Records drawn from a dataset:
________________

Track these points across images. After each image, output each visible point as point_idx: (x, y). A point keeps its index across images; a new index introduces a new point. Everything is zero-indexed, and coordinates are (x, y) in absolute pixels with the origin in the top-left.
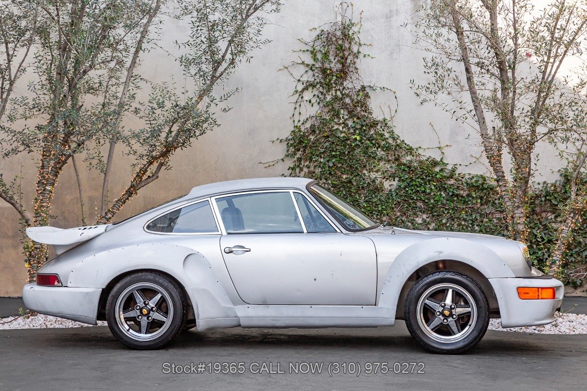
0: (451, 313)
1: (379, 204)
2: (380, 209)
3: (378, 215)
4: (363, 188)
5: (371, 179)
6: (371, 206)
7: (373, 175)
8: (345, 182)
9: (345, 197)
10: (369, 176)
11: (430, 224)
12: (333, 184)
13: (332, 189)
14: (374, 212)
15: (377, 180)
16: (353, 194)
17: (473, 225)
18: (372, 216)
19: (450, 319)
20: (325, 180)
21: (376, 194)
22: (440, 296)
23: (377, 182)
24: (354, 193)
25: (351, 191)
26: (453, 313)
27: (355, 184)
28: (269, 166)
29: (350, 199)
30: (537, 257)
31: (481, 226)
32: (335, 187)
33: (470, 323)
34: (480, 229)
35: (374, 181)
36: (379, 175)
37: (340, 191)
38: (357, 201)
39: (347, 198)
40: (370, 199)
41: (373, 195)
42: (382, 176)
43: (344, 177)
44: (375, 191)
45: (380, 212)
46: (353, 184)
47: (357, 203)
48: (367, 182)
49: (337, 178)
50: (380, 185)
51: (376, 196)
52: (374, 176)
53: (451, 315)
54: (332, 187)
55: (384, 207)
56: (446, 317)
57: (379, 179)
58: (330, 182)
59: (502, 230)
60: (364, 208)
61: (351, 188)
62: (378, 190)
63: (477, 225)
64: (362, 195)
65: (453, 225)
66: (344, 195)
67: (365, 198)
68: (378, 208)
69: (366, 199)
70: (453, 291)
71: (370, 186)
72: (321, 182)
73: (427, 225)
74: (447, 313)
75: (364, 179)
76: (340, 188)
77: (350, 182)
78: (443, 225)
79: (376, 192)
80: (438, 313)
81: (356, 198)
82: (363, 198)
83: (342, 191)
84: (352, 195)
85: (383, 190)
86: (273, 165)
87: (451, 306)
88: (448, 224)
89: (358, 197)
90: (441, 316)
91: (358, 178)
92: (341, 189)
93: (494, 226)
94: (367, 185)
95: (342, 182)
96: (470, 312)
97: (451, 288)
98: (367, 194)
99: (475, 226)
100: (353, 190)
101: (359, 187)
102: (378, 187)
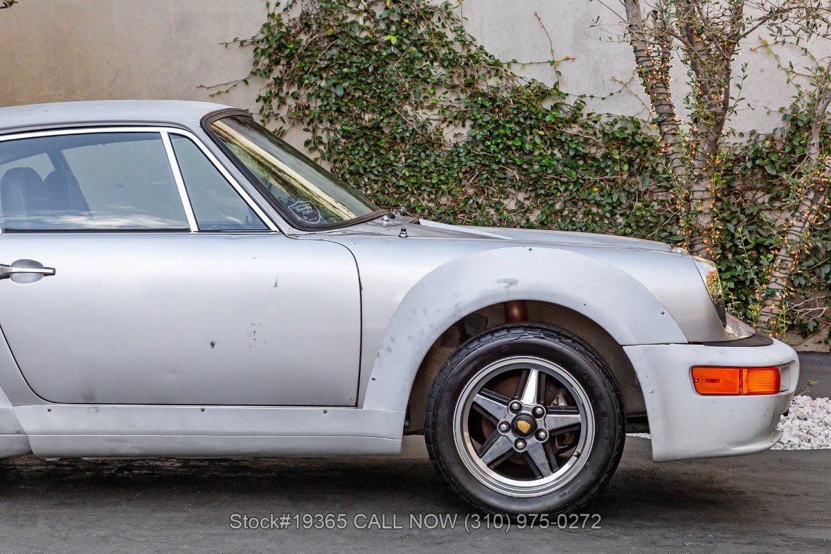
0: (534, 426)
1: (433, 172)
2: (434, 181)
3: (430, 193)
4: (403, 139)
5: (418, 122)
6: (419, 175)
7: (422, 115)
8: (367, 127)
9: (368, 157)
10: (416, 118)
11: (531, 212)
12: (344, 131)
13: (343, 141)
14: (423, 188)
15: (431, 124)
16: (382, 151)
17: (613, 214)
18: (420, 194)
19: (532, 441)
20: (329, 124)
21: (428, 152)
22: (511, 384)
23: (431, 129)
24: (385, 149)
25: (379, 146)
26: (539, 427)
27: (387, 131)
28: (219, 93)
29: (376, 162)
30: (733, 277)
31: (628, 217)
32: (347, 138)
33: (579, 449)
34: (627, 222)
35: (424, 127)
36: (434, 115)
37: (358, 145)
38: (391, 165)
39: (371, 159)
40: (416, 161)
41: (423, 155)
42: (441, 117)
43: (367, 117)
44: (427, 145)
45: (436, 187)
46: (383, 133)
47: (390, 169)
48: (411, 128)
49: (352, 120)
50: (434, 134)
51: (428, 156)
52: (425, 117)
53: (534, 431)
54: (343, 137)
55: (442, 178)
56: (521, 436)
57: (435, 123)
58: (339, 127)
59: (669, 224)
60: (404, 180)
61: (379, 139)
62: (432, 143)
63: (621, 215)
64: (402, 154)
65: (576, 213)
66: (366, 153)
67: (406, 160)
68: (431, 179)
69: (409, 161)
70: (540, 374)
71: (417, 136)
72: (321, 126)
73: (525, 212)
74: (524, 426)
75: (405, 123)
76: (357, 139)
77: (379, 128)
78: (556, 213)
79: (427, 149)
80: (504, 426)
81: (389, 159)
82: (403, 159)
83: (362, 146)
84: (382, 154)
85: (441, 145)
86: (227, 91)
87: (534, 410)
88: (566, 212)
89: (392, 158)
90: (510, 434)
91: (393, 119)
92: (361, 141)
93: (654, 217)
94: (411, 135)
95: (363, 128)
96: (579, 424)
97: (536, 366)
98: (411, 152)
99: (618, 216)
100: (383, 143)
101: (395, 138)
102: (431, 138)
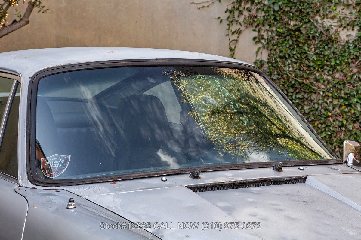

________________

Goal of the exercise: Using the entries above, return exactly the lines from the line with "73: (427, 225)" to the line with "101: (359, 187)", counting both of those lines.

Reply to the task:
73: (427, 225)
74: (447, 313)
75: (364, 179)
76: (340, 188)
77: (350, 182)
78: (443, 225)
79: (376, 192)
80: (438, 313)
81: (356, 198)
82: (363, 198)
83: (342, 191)
84: (352, 195)
85: (383, 190)
86: (273, 165)
87: (451, 306)
88: (448, 224)
89: (358, 197)
90: (441, 316)
91: (358, 178)
92: (341, 189)
93: (494, 226)
94: (367, 185)
95: (342, 182)
96: (470, 312)
97: (451, 288)
98: (367, 194)
99: (475, 226)
100: (353, 190)
101: (359, 187)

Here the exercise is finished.